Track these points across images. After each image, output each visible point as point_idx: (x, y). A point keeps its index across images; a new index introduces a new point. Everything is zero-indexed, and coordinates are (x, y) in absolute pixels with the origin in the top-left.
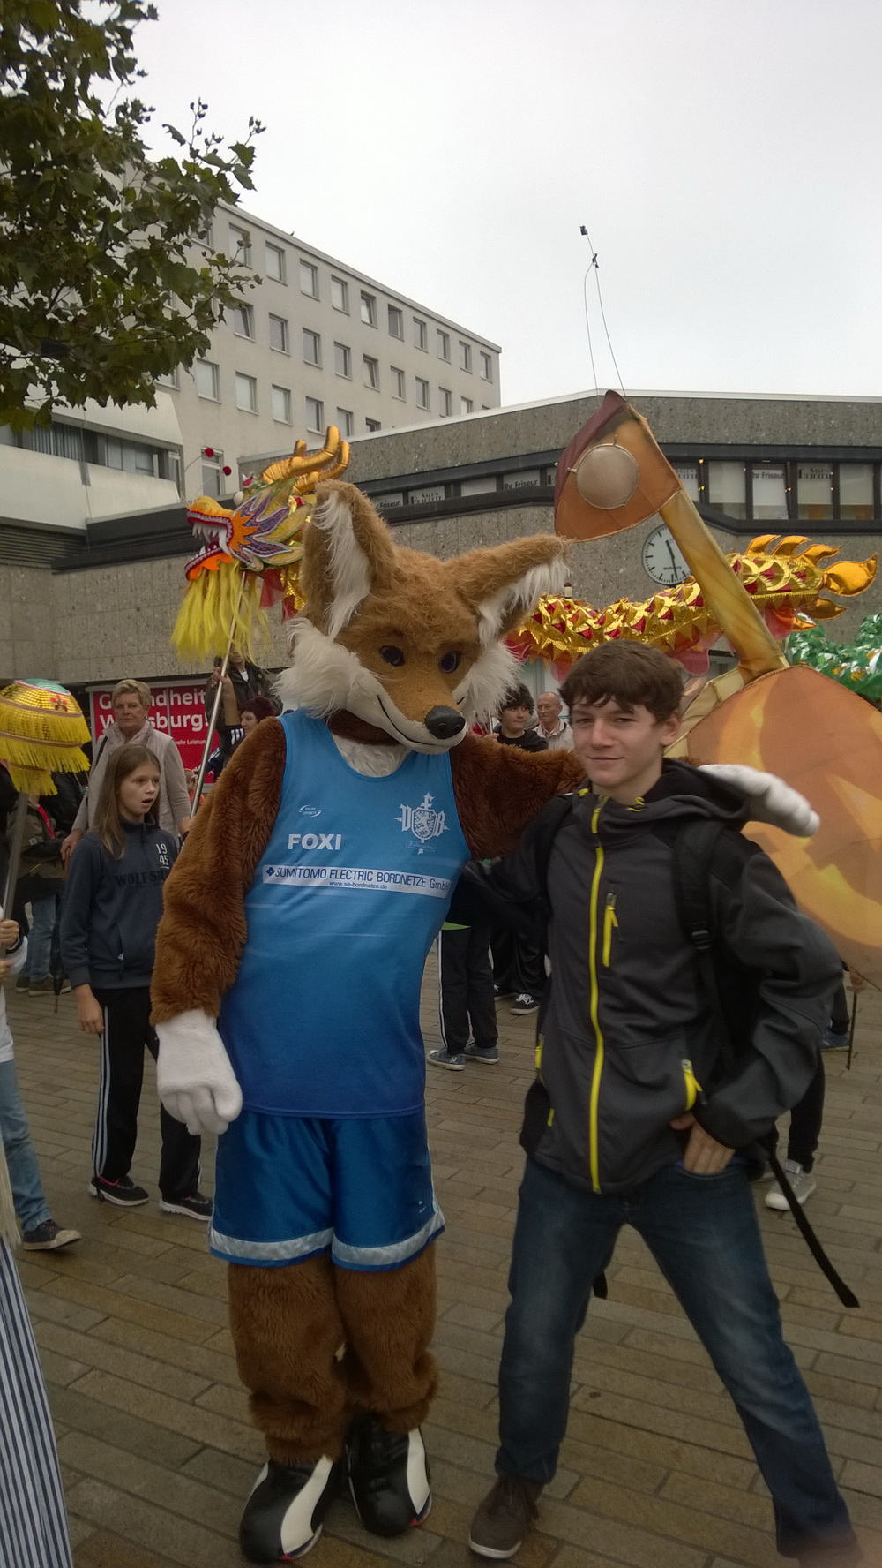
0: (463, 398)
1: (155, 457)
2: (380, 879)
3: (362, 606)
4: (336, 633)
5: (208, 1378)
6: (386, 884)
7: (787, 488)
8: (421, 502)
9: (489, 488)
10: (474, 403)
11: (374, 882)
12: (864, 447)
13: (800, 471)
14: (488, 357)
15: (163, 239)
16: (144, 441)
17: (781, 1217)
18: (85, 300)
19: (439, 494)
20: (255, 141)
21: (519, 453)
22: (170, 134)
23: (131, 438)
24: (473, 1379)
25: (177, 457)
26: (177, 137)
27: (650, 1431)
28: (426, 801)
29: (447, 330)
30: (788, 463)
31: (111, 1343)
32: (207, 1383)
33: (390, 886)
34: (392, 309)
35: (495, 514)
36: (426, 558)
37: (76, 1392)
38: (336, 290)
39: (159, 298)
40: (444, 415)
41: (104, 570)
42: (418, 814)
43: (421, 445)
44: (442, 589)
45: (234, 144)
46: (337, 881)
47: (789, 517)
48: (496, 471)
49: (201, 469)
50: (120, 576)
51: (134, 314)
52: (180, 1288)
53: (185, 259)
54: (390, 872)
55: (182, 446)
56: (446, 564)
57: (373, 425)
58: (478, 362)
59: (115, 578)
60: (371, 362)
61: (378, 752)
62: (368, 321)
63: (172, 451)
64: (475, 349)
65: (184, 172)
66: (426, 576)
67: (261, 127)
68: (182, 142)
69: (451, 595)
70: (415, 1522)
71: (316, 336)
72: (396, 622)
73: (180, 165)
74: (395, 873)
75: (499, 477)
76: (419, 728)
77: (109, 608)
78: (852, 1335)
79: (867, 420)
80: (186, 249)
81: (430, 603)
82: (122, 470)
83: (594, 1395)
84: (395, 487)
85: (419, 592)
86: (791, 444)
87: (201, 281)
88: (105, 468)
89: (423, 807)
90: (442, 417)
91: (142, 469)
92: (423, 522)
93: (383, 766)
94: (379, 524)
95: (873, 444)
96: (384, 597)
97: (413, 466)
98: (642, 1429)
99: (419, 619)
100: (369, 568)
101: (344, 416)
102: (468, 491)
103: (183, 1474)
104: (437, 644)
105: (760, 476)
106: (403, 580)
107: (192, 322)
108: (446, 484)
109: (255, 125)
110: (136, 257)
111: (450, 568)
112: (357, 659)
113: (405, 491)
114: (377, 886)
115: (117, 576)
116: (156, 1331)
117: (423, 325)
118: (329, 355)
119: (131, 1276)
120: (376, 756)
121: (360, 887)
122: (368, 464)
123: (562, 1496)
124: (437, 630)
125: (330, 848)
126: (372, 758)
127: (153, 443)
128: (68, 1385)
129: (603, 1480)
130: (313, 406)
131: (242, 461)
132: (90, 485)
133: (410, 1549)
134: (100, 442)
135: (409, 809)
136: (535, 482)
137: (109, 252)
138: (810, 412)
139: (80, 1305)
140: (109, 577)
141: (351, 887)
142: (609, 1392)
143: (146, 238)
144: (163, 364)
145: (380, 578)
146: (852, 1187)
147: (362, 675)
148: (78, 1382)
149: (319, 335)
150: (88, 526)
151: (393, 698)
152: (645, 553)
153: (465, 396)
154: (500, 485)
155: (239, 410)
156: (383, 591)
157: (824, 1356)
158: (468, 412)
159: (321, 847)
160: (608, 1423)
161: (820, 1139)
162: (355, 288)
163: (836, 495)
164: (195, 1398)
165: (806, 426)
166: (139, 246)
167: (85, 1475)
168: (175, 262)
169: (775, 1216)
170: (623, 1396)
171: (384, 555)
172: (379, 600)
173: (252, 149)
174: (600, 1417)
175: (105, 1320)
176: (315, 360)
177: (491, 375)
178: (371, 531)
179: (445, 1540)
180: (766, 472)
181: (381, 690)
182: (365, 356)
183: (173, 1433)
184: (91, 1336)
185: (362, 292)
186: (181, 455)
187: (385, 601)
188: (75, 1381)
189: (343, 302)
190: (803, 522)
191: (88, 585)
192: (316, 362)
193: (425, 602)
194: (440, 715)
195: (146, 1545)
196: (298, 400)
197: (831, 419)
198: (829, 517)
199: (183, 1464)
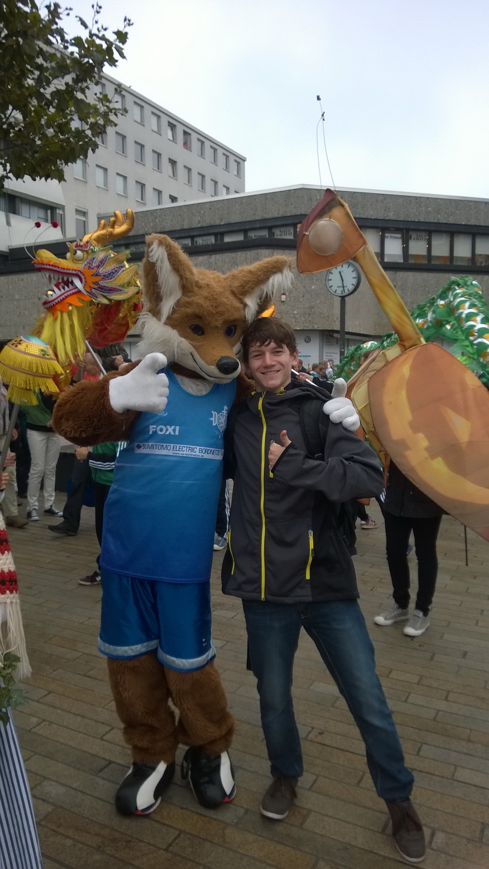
0: (224, 186)
1: (49, 212)
2: (200, 452)
3: (178, 304)
4: (166, 318)
5: (109, 726)
6: (203, 454)
7: (403, 244)
8: (201, 244)
9: (240, 238)
10: (230, 189)
11: (197, 453)
12: (446, 223)
13: (411, 235)
14: (238, 163)
15: (74, 84)
16: (43, 202)
17: (412, 640)
18: (24, 118)
19: (211, 240)
20: (128, 29)
21: (257, 218)
22: (80, 22)
23: (35, 200)
24: (254, 725)
25: (61, 212)
26: (84, 24)
27: (352, 753)
28: (225, 410)
29: (216, 146)
30: (404, 231)
31: (53, 707)
32: (108, 728)
33: (206, 456)
34: (185, 133)
35: (244, 252)
36: (214, 274)
37: (35, 733)
38: (154, 120)
39: (68, 120)
40: (213, 195)
41: (19, 275)
42: (220, 416)
43: (202, 212)
44: (222, 290)
45: (116, 30)
46: (176, 452)
47: (404, 261)
48: (244, 228)
49: (75, 220)
50: (29, 279)
51: (53, 128)
52: (89, 677)
53: (86, 97)
54: (206, 448)
55: (64, 206)
56: (224, 276)
57: (173, 199)
58: (233, 166)
59: (26, 280)
60: (173, 163)
61: (197, 383)
62: (172, 139)
63: (58, 208)
64: (232, 158)
65: (86, 46)
66: (214, 284)
67: (131, 23)
68: (86, 27)
69: (228, 294)
70: (227, 799)
71: (142, 146)
72: (197, 311)
73: (84, 41)
74: (208, 448)
75: (245, 231)
76: (214, 370)
77: (22, 298)
78: (455, 702)
79: (448, 209)
80: (87, 91)
81: (216, 299)
82: (30, 218)
83: (321, 734)
84: (187, 235)
85: (209, 293)
86: (406, 220)
87: (93, 110)
88: (20, 217)
89: (223, 413)
90: (212, 196)
91: (41, 218)
92: (203, 255)
93: (201, 390)
94: (183, 256)
95: (450, 222)
96: (189, 297)
97: (197, 223)
98: (348, 751)
99: (210, 308)
100: (180, 282)
101: (157, 193)
102: (227, 239)
103: (100, 777)
104: (221, 322)
105: (389, 237)
106: (200, 287)
107: (89, 133)
108: (216, 235)
109: (127, 21)
110: (57, 93)
111: (227, 279)
112: (177, 333)
113: (193, 238)
114: (199, 456)
115: (27, 280)
116: (78, 700)
117: (203, 143)
118: (149, 157)
119: (60, 670)
120: (197, 385)
121: (190, 456)
122: (172, 221)
123: (308, 787)
124: (221, 314)
125: (172, 433)
126: (194, 386)
127: (48, 203)
128: (31, 729)
129: (330, 779)
130: (140, 186)
131: (100, 216)
132: (11, 226)
133: (228, 815)
134: (17, 201)
135: (216, 414)
136: (266, 235)
137: (42, 90)
138: (418, 203)
139: (34, 686)
140: (23, 280)
141: (184, 455)
142: (328, 731)
143: (63, 83)
144: (71, 158)
145: (187, 287)
146: (449, 624)
147: (181, 342)
148: (36, 728)
149: (144, 146)
150: (10, 250)
151: (199, 353)
152: (327, 278)
153: (225, 185)
154: (246, 236)
155: (98, 187)
156: (189, 294)
157: (441, 713)
158: (227, 194)
159: (167, 433)
160: (329, 748)
161: (434, 599)
162: (165, 120)
163: (429, 250)
164: (103, 736)
165: (415, 210)
166: (60, 87)
167: (45, 778)
168: (79, 98)
169: (409, 639)
170: (336, 734)
171: (188, 274)
172: (187, 299)
173: (126, 33)
174: (325, 745)
175: (48, 694)
176: (141, 160)
177: (240, 173)
178: (179, 261)
179: (247, 811)
180: (392, 235)
181: (193, 350)
182: (170, 159)
183: (92, 755)
184: (41, 703)
185: (169, 122)
186: (64, 211)
187: (190, 300)
188: (34, 727)
189: (158, 127)
190: (411, 264)
191: (10, 284)
192: (142, 161)
193: (213, 299)
194: (224, 361)
195: (84, 815)
196: (131, 182)
197: (428, 207)
198: (425, 262)
199: (100, 772)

_ _ _ _

WORK ORDER: Copy the records verbatim, beginning with their first line and ending after the line that contains "22: (170, 134)", and omit the pictures from your copy.

SOLUTION TO THIS PROBLEM:
Track these points across images. After each image, output each visible point as point_idx: (x, y). A point keeps its index across images; a new index introduces a new point. Everything is zero-indexed, and coordinates are (x, y) in absolute pixels with the origin in the top-left.
0: (463, 398)
1: (155, 457)
2: (380, 879)
3: (362, 606)
4: (336, 633)
5: (208, 1378)
6: (386, 884)
7: (787, 488)
8: (421, 502)
9: (489, 488)
10: (474, 403)
11: (374, 882)
12: (864, 447)
13: (800, 471)
14: (488, 357)
15: (163, 239)
16: (144, 441)
17: (781, 1217)
18: (85, 300)
19: (439, 494)
20: (255, 141)
21: (519, 453)
22: (170, 134)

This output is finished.